> Assignment
Lines with "Ленобласти": please show every one of them from the listing below.

--------------------------------

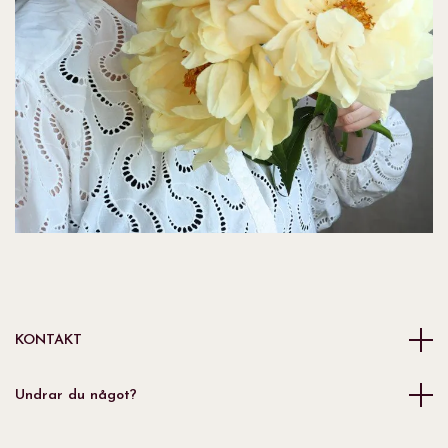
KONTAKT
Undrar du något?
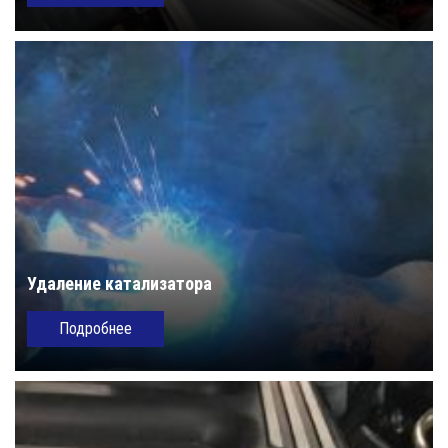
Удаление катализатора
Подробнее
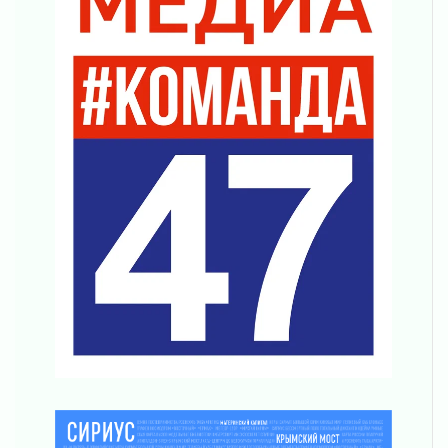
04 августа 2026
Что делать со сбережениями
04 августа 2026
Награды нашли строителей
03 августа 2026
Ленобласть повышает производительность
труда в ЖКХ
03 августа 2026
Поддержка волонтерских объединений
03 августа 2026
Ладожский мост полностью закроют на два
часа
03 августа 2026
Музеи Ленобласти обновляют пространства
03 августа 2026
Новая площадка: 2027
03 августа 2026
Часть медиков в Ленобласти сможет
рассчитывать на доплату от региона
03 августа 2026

--------------------------------

> The completed task
Музеи Ленобласти обновляют пространства
Часть медиков в Ленобласти сможет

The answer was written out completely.